Sports gambling not just about 'fantasy' anymore

Competitors practice ahead of qualifying matches at the 2015 Call of Duty European Championships at The Royal Opera House on London, England.
Rob Stothard | Getty Images
Competitors practice ahead of qualifying matches at the 2015 Call of Duty European Championships at The Royal Opera House on London, England.

There are two new trends in the world of sports betting that you might have missed: Entity betting and eSports gambling. Reports this week on both trends highlight the changing nature of the field.

First, if you don't know what "eSports" is, you're not alone—it's the latest in video games. And betting on the activity, which is basically placing bets on other people gaming, has grown to $8 billion in total bets annually, and it even has a Reddit forum dedicated to it. That's according to a detailed report published this week by Chris Grove, a partner at Narus Advisors.

To be clear: eSports don't even mean sports-related video games. They're often more fighting based, like Counter-Strike: Global Offensive, Call of Duty, and StarCraft II.)

Grove projects the industry will hit almost $30 billion by 2020. Some of the biggest backers in the space now include Disney's ESPN and Turner, and lots of others are getting in on the act. For example, go online to the Yahoo Sports main page, and you'll see "eSports" listed in the menu above the NFL, NBA, and MLB.

The backing from media giants will only help push eSports into the mainstream, bringing more attention and money to the gambling side of it.

Of course, this will lead into all kinds of headwinds and Grove's report lists a few of them. Legal uncertainty is always at the top of the list.

Since it's such a new thing, will it get dumped in with rules governing sports betting, or will it find its own loophole? What about the fact that minors are going to be the biggest consumers and players in the space? And what about enforcement: Can it be done effectively?

Another big headwind may also appear in the form of match fixing. Because the esports "players" don't make that much money compared to how much is at stake on the gambling side, it's easy to see how somebody might tank a match for a big payoff.

And since these are all computer-based games, let's not forget another problem: Computer hacking. If somebody has incentive to get an outcome the way they want it, they could, and there's always the potential of getting a hold of personal information. Hackers have put a lot more effort into things for smaller payouts.

On the growth side, casinos want to use eSports gambling as a way to reach out to the next generation of gamblers. There have been many stories in the past couple years suggesting that the 30-and-under crowd haven't been gambling as much as older generations. This could clearly be a positive for gaming revenues.

When Nevada meets Wall Street

Entity betting basically operates like a mutual fund for gambling. You can be an out-of-state "investor" giving your money to a professional "fund manager" in Nevada. That person then invests in a diversified portfolio of "trades."

Or basically, you're giving money to a professional gambling operation that bets on a bunch of games over the course of the year. You're hoping for them to be right about 55-60 percent of the time, and earn a piece of that return.

A recent Sports Illustrated article covered the topic. It's Nevada betting being inspired by Wall Street tactics.

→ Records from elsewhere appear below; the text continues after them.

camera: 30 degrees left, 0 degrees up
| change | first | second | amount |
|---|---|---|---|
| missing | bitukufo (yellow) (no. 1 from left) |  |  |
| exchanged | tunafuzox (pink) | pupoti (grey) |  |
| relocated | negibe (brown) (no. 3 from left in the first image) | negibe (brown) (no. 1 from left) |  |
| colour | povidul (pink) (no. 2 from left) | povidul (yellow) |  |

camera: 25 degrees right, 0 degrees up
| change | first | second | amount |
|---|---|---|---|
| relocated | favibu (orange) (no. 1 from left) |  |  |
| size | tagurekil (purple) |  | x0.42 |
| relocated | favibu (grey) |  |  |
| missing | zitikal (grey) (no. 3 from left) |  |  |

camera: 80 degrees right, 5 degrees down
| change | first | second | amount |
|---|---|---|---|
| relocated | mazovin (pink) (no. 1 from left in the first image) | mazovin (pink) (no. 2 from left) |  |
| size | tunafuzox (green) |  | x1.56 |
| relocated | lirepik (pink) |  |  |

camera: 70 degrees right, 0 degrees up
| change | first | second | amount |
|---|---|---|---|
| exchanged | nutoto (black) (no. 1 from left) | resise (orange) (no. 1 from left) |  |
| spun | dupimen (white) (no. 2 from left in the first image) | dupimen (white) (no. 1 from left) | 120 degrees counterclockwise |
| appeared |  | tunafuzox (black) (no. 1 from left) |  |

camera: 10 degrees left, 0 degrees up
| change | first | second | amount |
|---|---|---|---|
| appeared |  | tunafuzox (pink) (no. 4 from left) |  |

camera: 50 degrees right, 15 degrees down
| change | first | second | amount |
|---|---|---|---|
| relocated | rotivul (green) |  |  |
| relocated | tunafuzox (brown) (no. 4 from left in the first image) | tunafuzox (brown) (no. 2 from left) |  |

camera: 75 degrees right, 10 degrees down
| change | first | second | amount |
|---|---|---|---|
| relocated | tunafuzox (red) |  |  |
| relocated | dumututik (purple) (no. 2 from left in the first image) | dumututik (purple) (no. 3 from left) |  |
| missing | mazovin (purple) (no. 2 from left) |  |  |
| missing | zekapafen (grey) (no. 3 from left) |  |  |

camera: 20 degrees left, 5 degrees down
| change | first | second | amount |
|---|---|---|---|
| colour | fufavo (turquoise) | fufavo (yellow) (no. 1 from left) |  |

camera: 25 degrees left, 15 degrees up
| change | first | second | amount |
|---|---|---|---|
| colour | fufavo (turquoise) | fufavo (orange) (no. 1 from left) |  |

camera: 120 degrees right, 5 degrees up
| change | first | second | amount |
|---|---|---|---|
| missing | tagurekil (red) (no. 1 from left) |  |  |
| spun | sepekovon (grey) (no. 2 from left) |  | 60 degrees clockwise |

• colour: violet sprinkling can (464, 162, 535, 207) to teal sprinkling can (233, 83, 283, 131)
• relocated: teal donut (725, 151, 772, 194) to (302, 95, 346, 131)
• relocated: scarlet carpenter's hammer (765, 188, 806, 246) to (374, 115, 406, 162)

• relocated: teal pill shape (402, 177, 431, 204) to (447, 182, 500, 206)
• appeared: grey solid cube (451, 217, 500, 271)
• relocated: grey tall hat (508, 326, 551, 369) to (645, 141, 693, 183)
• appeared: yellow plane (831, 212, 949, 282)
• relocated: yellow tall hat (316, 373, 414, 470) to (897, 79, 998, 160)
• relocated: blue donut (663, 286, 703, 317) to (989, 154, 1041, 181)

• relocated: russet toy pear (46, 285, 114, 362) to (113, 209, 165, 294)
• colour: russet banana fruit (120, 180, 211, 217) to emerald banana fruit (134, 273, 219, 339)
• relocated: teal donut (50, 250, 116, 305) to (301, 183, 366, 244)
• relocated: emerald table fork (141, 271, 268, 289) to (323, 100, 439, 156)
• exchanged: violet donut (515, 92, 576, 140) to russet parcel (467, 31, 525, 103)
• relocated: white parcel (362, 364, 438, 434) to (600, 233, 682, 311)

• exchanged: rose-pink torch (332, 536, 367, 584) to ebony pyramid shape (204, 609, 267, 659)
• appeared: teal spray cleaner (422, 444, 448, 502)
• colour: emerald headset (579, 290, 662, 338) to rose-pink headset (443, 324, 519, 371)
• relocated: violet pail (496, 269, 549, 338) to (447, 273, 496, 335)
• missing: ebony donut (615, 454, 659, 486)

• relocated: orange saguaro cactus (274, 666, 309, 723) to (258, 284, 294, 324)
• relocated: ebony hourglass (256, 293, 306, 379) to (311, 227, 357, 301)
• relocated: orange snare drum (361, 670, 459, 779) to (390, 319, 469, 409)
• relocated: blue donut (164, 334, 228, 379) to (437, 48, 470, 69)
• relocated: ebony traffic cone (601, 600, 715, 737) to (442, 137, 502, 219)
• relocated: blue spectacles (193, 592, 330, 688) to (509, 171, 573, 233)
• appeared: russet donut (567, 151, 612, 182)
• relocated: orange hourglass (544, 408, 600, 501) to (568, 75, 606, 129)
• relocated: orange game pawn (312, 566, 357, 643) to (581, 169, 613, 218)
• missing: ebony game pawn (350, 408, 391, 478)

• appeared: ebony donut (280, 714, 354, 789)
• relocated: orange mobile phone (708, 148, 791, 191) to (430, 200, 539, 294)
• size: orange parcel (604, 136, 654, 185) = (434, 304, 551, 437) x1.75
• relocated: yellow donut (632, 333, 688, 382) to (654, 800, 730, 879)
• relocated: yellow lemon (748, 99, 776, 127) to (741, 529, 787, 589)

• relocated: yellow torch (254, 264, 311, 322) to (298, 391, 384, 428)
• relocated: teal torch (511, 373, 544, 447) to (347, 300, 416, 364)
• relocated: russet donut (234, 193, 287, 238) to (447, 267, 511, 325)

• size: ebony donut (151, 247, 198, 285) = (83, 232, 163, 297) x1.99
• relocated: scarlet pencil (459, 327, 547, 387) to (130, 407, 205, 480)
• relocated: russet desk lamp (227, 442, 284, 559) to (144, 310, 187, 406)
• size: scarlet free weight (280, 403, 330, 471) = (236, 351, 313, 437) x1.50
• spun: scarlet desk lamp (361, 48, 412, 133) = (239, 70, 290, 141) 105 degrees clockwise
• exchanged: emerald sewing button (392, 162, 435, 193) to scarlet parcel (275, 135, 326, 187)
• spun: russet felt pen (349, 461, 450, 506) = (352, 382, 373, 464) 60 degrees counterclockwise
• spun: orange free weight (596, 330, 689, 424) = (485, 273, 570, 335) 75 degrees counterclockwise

One main difference that contrasts it from a typical investment—and this is important because the so-called "investor" has no say in how the bets are made. The fund manager is the one who gets to decide what the bets are. It's this arms-length distance that prevents it from being a straight bookie/bettor relationship.

Because of the uniqueness of this approach, entity betting may face hurdles to grow. Think about all the possible hurdles: state and federal laws, banking and payment processors, and finding companies to take the other side of trades.

Nevada law specifically legalizes entity betting, but it's a small industry right now. Time will tell if this grows and can scale up despite the hurdles.